Only get 900 netflow events/sec from 4 vCPU LS node

Hi,

I'm using the netflow module [ELK 6.2.4] and struggling to squeeze a decent amount flows/events from my LS node. Hoping someone here can see what i may be missing. My (virtualised) setup:

1 x LS VM Node; 8GB RAM (4GB heap); 4CPU

3 x ES VM Nodes, all Master, all data, each with 16GB RAM (8GB heap); 2 CPU; 250GB SSD

I have this replicated this in a test environment and am using the Flowalyzer application to generate test flow data.

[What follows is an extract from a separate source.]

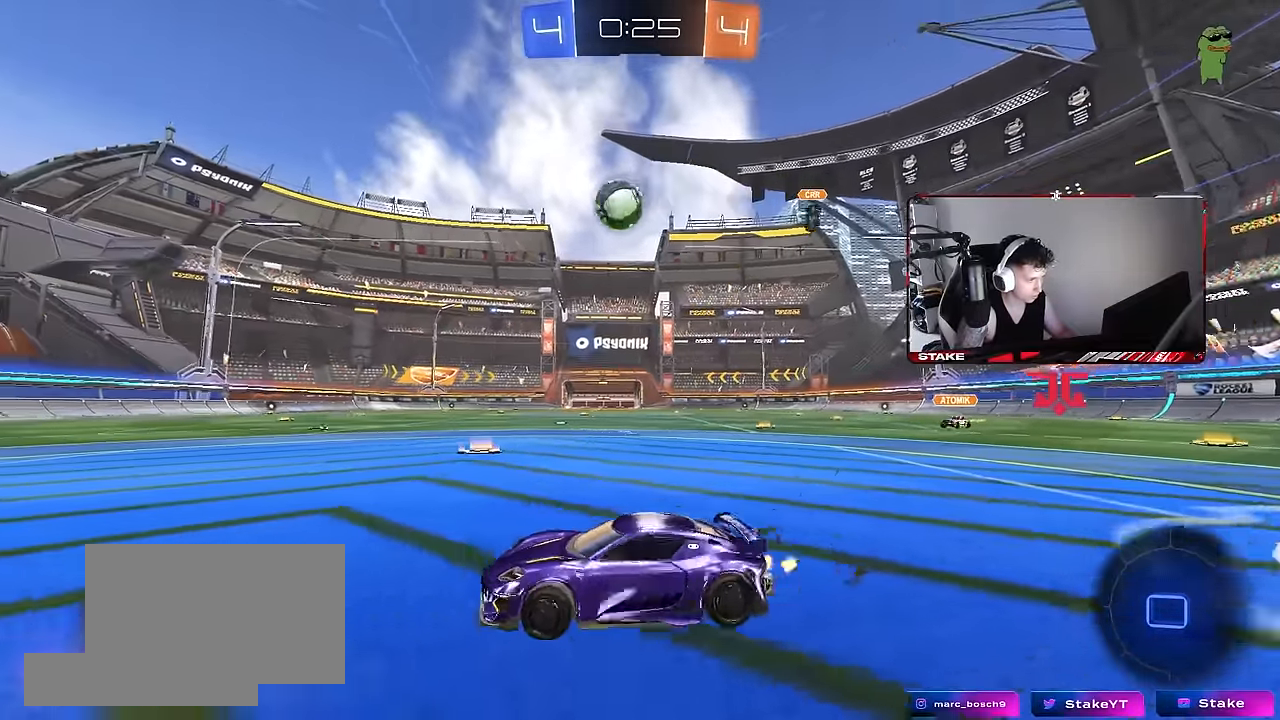
{"keys": ["d", "w"], "mouse": [], "events": [[300, "a", "down"], [300, "d", "up"], [400, "a", "up"], [484, "d", "down"]]}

According to previous Netflow posts from @rcowart , i should expect to get the below throughput.

vCPU UDP workers flows/sec
1 1 2300
2 2 4300
4 4 6700
8 8 9100
16 16 15000
32 32 16000

However, no matter what i try, i cannot get more than ~900events (ie flows)/second from this LS node.

Pumping up the test flow data to about 5000flows/second still only gives me 900event/second in LS, with a CPU utilization of ~75%. I've attached below screenshots of my LS and ES overviews for more detail.

Things ive tried:

  1. Doubling the number vCPUs on the LS node to 8. This had no discernible increase in events

  2. Increasing batch size to 250 and workers to 8 (while keeping 4vCPU). Had no effect.

  3. Creating another LS node, putting an nginx loadbalancer in front and sending to two LS nodes. This increased events by about 50% (did not double the number of events as i expected). However, i dont think this solves whatever my underlying problem is.

Some other info:

  • My LS indexing latency is about 4ms, which seems a lot.

  • top shows CPUs are all getting equal load, however /proc/interrupts shows one CPU handling a lot of the interrupts.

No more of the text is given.